Havuzlukta otururken yanımıza altmış yaşını geçmiş bir kadın geldi ve bana Yunanca bir şeyler söyledi. İşaret diliyle ve siga siga diyerek yavaş yavaş konuşmasını rica ettim. Arada kelimeleri yakalayarak, gide gele aklımda kalanlarla kadının ne demek istediğini anlamaya çalışıyorum. İngilizce de bilmiyor. Ama kaptırıp, sanki ben anlıyormuşum gibi hızlı konuşmaya başlayınca yine siga siga diye durduruyorum. Sonunda anlaştık tabii. Ege’nin iki yakasında olup anlaşmamak mümkün mü? Lerosluymuş. Kocası ile balıkçılık yapıyormuş. Adı Popy imiş. Kocası oralıymış. Biz Leroslular Türkleri çok severiz ama bunlar sevmez dedi. Kültürlerimiz çok benziyor minvalli konuştuk. Ben dedi evde hep Türk dizilerini seyrediyorum, bazen de DVD geliyor öyle de izliyorum. Dedim fark yok, ben TV seyretmiyorum ama benim evimde de hep Yunan radyosu açık. Şu an da bu yazıyı yazarken yine Yunan radyosu açık mesela. Neyse iyi şanslar diledik o iskelede bağlı olan kocasının yanına döndü. Öğlen Glaros’un içinde yemek yerken dışarıdan “kapitan kapitan!” diye seslenildiğini duydum çıktım, Popy elinde deniz kabuklarıyla bekliyor. Bize hediye etmek istemiş, anladığım kadarıyla şans getirir gibisinden bir şeyler söyledi. Teşekkür ettim, aldım. Tekrar içeri girince ekibe gösterdim kabukları. Gülüşan dedi ki bende bir nazar boncuğu var, ona bir ip takayım biz de onu hediye edelim. Biraz sonra elimde nazar boncuğuyla Popy’nin yanına gittim, boncuğu verdim. Sena da bu anı fotoğrafladı. Tüm bu konuşmalar, kahkahalar sırasında ağ onaran kocası dönüp kalimera demedi. Gerçekten de bu Astypalaialılar biraz tuhaf mı acaba diye düşündüm.
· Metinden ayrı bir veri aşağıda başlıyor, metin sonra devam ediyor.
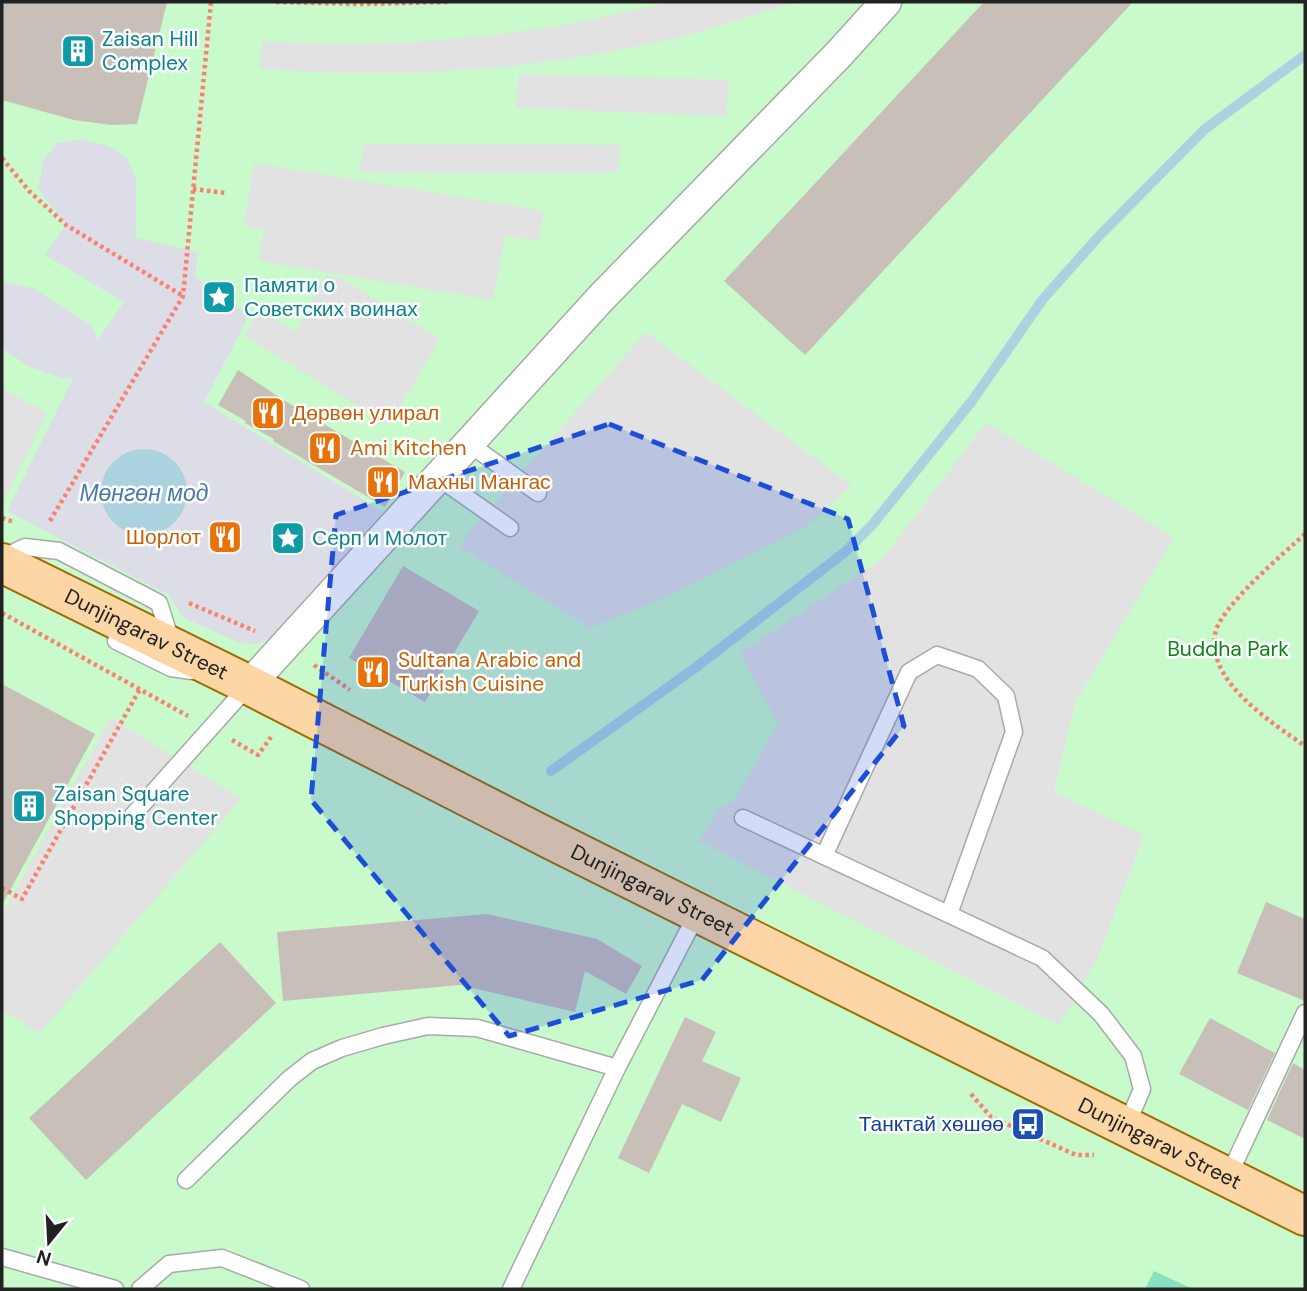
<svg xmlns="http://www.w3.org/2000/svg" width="1307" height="1291" font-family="'DM Sans',sans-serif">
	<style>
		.park { fill: #c8facc }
		.pitch { fill: #88e0be }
		.parking { fill: #e2e2e2 }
		.plaza { fill: #dddde8 }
		.water { fill: #aad3df }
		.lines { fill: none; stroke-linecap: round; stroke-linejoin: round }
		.stream { stroke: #aad3df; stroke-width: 10 }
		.building { fill: #c7bfb8 }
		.lane-casing { stroke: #a9a9a9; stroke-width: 19 }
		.street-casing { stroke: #a9a9a9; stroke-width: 33 }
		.primary-casing { stroke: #a06b00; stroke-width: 42 }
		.path { stroke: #fa8072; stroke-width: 4.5; stroke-dasharray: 3.5 3.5; stroke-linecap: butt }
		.lane { stroke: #fff; stroke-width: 16 }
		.street { stroke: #fff; stroke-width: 30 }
		.primary { stroke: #fcd6a4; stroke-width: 38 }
		.marked { fill: #1d4ed8; fill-opacity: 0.2; stroke: #1d4ed8; stroke-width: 5; stroke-dasharray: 14 9; stroke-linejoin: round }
		.labels { text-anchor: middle; stroke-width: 5; stroke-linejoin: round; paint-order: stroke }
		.culture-label { font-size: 21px; fill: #0d838f; stroke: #fff; text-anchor: start }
		.food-label { font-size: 21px; fill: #c56008; stroke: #fff; text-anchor: start }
		.street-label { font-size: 21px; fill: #222; stroke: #fff }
		.park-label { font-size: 21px; fill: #0c8416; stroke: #fff }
		.transit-label { font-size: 21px; fill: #164399; stroke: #fff; text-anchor: end }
		.water-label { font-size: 23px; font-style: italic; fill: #4a7aab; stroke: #fff }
	</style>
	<rect width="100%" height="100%" fill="#f2efe9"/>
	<rect class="park" x="2" y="2" width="1303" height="1287"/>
	<path class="pitch" d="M1154,1271L1193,1289H1145Z"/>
	<g class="parking">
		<path d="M672,2H798L678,38L599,54L516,66L414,73H336L260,69L262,41L336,44L413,42L486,36L560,26Z"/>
		<path d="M519,74L729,80L726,116L516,108Z"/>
		<path d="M364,144L621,145L617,173H359Z"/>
		<path d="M254,163L544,211L538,241L505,236L493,300L259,261L264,230L244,226Z"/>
		<path d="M325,276L341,278L440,339L389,425L244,336L259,311L296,332Z"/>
		<path d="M646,332L852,486L805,527L668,596L590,628L460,547L469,532Z"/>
		<path d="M2,389L47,412L2,505Z"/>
		<path d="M986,423L1174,537L1075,703L1054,792L1144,835L1098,957L1059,1025L699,841L719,809L734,801L778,724L740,653L883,558Z"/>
		<path d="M111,717L241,799L40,1033L2,1011V907L5,909Z"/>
	</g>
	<path class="plaza" d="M81,139L109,146L127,158L136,180V238L198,252L195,277L249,316L204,402L383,512L287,624L272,637L257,644L240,643L182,617L169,595L7,511L73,378H62L28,366L2,348V285L4,282L33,288L91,325L98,340L124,302L45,255L66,225L38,189L43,161L57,143Z"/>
	<circle class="water" cx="144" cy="492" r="43"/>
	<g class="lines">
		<path class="stream" d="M551,771L695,668L845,552L873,524L972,401L1043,299L1100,235L1205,129L1305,55"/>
	</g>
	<g class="building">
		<path d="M2,2H167L137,124L111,125L74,120L2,100Z"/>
		<path d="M984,2H1133L805,355L724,281Z"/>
		<path d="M238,370L290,404L405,472L385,507L273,441L274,439L245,423L246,421L218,405Z"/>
		<path d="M403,566L479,611L425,702L349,658Z"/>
		<path d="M2,684L95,734L2,905Z"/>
		<path d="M1266,902L1305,919V1001L1237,973Z"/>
		<path d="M487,914L597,939L642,966L626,994L585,971L575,1012L460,985L283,1001L277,932Z"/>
		<path d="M220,942L276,1003L86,1180L29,1118Z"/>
		<path d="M685,1017L716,1032L702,1061L741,1078L721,1122L682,1104L649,1173L618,1158Z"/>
		<path d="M1210,1018L1275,1053L1248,1110L1179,1074Z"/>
		<path d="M1293,1063L1305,1070V1139L1267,1120Z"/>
	</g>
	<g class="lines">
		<g class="lane-casing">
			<g id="lane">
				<path d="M468,443L538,493"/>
				<path d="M439,478L510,528"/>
				<path d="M2,558L25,547L59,551L159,603L172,644"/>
				<path d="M116,641L171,668L192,671"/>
				<path d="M133,815L249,685"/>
				<path d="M743,818L1042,958L1101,1014L1133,1056L1142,1089L1126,1127"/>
				<path d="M824,856L909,672L937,655L978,669L1006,696L1014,732L949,914"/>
				<path d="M1228,1177L1305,1013"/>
				<path d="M186,1180L289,1079L312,1061L342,1048L383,1036L428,1026L477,1028L617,1068"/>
				<path d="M2,1257L115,1289"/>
				<path d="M140,1289L169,1264L222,1258L301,1289"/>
				<path d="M511,1289L617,1068L698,912"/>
			</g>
		</g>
		<g class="street-casing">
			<path id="street" d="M249,685L601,298L839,54L886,2"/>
		</g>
		<g class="primary-casing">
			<g id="primary">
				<path id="s1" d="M2,563L249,685L550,839L1305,1216"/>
			</g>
		</g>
		<g class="path">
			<path d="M276,2L361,4L448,2"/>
			<path d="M2,158L29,191L66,225L183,296"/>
			<path d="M193,189L226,193"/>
			<path d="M2,518L14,522"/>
			<path d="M50,521L183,296L211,2"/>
			<path d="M1305,534C1284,553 1219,608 1215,634C1207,682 1271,722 1305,746"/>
			<path d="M189,603L255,631"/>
			<path d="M2,613L188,716"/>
			<path d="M314,665L350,690"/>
			<path d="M232,740L258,755L271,737"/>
			<path d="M2,888L22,899L140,689"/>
			<path d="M971,1094L991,1117L1076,1155H1094"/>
		</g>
		<use href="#lane" class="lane"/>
		<use href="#street" class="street"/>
		<use href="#primary" class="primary"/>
	</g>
	<path class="marked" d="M609,424L848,519L904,726L702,980L509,1036L311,800L336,515Z"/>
	<defs>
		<g id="building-square" transform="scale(1.75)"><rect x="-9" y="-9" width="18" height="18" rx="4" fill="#0f9aa8" stroke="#fff"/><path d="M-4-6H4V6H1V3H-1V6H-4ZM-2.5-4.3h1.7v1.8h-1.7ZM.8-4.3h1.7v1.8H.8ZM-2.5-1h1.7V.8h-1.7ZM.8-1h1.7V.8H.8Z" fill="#fff"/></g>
		<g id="sight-square" transform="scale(1.75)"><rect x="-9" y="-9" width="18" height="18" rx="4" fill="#0f9aa8" stroke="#fff"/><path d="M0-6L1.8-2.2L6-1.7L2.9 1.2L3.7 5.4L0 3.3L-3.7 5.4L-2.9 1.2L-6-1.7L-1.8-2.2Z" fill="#fff"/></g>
		<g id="restaurant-square" transform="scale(1.75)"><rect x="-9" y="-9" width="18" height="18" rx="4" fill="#e8710a" stroke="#fff"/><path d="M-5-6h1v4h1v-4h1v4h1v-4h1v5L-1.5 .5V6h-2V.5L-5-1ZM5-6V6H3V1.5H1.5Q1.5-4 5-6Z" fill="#fff"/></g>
		<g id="bus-square" transform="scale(1.75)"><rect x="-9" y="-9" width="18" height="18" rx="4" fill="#1a4fb4" stroke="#fff"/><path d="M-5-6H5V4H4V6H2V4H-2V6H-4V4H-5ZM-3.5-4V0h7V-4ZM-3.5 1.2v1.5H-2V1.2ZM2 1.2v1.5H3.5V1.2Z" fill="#fff"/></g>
	</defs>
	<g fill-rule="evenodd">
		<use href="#building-square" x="78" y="51"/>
		<use href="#sight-square" x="219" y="297"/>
		<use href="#restaurant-square" x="268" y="413"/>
		<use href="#restaurant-square" x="325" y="448"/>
		<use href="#restaurant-square" x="383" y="482"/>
		<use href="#restaurant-square" x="225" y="537"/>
		<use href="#sight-square" x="288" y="538"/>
		<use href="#restaurant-square" x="373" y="672"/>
		<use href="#building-square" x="29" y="806"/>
		<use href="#bus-square" x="1028" y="1124"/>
	</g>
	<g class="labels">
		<g class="culture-label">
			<text x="102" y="46">Zaisan Hill<tspan x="102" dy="24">Complex</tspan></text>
			<text x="244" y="292">Памяти о<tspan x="244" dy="24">Советских воинах</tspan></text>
			<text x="312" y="545">Серп и Молот</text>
			<text x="54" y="801">Zaisan Square<tspan x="54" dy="24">Shopping Center</tspan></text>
		</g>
		<g class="food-label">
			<text x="292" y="420">Дөрвөн улирал</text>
			<text x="350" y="455">Ami Kitchen</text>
			<text x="408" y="489">Махны Мангас</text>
			<text x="201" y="544" text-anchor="end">Шорлот</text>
			<text x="398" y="667">Sultana Arabic and<tspan x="398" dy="24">Turkish Cuisine</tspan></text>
		</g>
		<g class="street-label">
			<text dy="7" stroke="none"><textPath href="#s1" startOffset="161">Dunjingarav Street</textPath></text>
			<text dy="7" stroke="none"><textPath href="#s1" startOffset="728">Dunjingarav Street</textPath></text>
			<text dy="7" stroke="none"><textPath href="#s1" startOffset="1295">Dunjingarav Street</textPath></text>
		</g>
		<g class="park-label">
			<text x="1228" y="656">Buddha Park</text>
		</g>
		<g class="transit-label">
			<text x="1004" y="1131">Танктай хөшөө</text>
		</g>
		<g class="water-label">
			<text x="144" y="501">Мөнгөн мод</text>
		</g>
	</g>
	<rect width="1307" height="1291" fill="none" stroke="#222222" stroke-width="7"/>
	<g transform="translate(49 1242) rotate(198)" stroke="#ffffff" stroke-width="5" paint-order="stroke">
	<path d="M0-5L12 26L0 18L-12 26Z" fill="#222222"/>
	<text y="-10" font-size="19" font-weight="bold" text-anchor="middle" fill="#222222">N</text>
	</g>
</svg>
Popy kocasıyla beraber balığa çıkıyordu

Popy ile hatıra fotoğrafı çektirdik
Sonra bütün tatil boyu yapmayı en sevdiğim şey olan siestamı eda edip yüzmeye gittim. Dedim ya deniz çok güzeldi. Bu ada da diğer bütün adalar gibi sahilinde tek sıra ağaç dikilmiş, ağaçlar ile deniz arasında kum veya çakıl sahili olan bir ada. Bu sistem harika. Ağaçlar gölge yapıyor ve şezlong, tesis falan olmayan adalarda halk ağaçların altına hasırını serip gölgede yatıyor. Üstelik dallar, yapraklar rüzgarla birlikte sallanıp serinlik de yapıyor. Bugüne kadar gezdiğim adalardan Rodos hariç tümünde bu sistem var. Kos’un da arkasında aynı düzen geçerli. Lipsi’de, Agathonisi’de, Patmos’ta, Fourni’de, Tilos, Halki, Kalymnos, Nisyros ve Leros’ta denize girerken bu ağaçların nimetinden faydalandım. Ne kadar basit aslında. Çok büyümeyen –türünü sormayın bu konuda bilgim sıfır- ve sık aralıkla dikilen ağaçlarla gölge işini hallediyorsunuz. Şemsiye koymaya gerek yok. Şezlong meselesi ve sahillerin halka açık olması konusu ile ilgili Yunan adalarından öğrenecek çok şey var. Sahillerin çok büyük bölümü anlattığım gibi sahiller. Arada başka koylarda veya aynı koyun çok az bölümünde oradaki restoran vb. için ayrılmış alanlar var. Orada şezlong, şemsiyeler konuluyor. Günlüğü 3-4 Euro’ya onlardan da faydalanabilirsiniz. Ama bu size bağlı, istemezseniz gitmezsiniz, hemen yanında yaygınızı, hasırınızı, varsa katlanır iskemlenizi koyup güneşlenip, denize girebilirsiniz. Kimse de size hop hemşerim burası bizim deniz, diyemez. Sahiller halkındır. Rodos, Kos gibi turistik ve büyük adalarda tesis daha çok gibi görünse de bu iki ada o kadar büyük ki yine de ezici çoğunluğu halka açık koylardan oluşuyor. Bodrum Belediyesi bu yaz kendine bağlı plajlarda o hijyenik olmayan plastik şezlongları kaldırdı, aynen Yunan adalarındaki gibi insanların yere hasırlarını sermesi için ortalığı boşalttı. Ama bizde sahillerde ağaç olmadığı için hasırdan şemsiyeler koydular. Çok da iyi oldu. Şezlong isteyen başka koylardaki ya da daha ilerideki “biiiçlere” gidebilir.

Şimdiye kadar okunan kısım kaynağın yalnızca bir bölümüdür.